Petitioner demands that the sexual psychopath proceedings be stayed pending the outcome of his appeal from the misdemeanor convictions. Although the point is not made clear in his brief, apparently he contends that the superior court lacks jurisdiction to proceed to a final determination in the sexual psychopath proceeding until petitioner's conviction is affirmed on appeal.
The answer to such contention depends upon the interpretation to be given the word "convicted" in Welfare and Institutions Code section 5501(a) which provides that "when a person is convicted of a criminal offense, the trial judge ... may adjourn the proceeding or suspend the sentence, as the case may be, and may certify the person for hearing and examination ... by the superior court ... to determine whether the person is a sexual psychopath. ..."  The meaning of the term "convicted" is definitely fixed. It does not necessarily mean a final determination of guilt after an appeal has been taken. It does not mean the judgment based upon the verdict. It is the verdict itself. It is the ascertainment of guilt by the trial court. (People v. Clapp, 67 Cal. App. 2d 197, 200 [153 P.2d 758].)  Accordingly, in the absence of an expression of a contrary legislative intent, it must necessarily follow that immediately upon the trial court's determination of guilt the superior court had jurisdiction to proceed with the sexual psychopath hearing upon certification by the municipal court.

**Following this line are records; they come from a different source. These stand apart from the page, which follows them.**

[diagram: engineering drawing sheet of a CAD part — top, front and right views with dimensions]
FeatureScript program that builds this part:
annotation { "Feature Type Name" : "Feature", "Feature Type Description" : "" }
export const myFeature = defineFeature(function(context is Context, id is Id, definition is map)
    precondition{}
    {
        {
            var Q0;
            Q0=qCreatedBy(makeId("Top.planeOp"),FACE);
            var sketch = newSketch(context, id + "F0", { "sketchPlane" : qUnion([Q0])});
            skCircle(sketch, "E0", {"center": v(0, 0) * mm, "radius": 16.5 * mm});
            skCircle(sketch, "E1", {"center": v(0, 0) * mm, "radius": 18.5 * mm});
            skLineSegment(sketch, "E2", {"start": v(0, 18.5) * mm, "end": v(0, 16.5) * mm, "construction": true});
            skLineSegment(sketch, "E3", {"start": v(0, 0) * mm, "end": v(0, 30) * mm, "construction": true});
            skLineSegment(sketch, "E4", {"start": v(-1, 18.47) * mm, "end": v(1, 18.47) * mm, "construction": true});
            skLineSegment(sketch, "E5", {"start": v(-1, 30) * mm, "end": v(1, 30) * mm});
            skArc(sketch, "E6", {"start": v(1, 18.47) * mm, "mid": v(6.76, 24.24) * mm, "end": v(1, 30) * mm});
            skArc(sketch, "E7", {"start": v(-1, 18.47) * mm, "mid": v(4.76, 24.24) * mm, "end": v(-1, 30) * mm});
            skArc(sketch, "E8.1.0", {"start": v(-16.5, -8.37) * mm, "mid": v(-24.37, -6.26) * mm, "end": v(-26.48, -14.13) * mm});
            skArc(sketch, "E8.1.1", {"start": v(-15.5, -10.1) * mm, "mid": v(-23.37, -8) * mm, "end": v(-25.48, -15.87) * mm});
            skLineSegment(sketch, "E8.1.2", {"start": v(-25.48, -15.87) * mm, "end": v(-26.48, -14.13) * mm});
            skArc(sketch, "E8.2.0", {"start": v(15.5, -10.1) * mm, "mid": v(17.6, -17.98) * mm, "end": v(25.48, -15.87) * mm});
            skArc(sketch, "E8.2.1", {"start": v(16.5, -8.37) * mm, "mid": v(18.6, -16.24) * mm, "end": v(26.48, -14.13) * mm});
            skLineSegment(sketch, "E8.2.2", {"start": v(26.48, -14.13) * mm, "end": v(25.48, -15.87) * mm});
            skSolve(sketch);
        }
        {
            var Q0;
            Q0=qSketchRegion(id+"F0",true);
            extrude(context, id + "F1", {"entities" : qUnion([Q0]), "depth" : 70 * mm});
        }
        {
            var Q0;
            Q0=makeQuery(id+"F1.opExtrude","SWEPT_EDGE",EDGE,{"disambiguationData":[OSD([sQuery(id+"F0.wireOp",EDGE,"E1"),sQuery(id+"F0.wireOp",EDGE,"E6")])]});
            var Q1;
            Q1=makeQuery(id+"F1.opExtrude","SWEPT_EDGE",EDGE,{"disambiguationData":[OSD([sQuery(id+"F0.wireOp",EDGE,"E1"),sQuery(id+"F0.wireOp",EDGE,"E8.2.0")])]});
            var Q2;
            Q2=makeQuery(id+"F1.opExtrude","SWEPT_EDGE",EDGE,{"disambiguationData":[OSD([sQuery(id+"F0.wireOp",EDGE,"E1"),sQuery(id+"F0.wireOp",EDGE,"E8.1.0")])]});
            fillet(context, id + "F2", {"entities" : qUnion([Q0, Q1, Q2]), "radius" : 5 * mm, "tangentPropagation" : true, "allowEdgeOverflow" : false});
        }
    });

 It may not be amiss to observe that notwithstanding such jurisdiction in the superior court, it has the discretion in a proper case to continue a sex psychopath proceeding until the appeal from the municipal court has become final.
It is ordered that the writ be and is discharged and the petitioner is remanded to the custody of the sheriff.
McComb, J., concurred.
FN 1. Penal Code, section 1268. "Admission to bail is the order of a competent court or magistrate that the defendant be discharged from actual custody upon bail."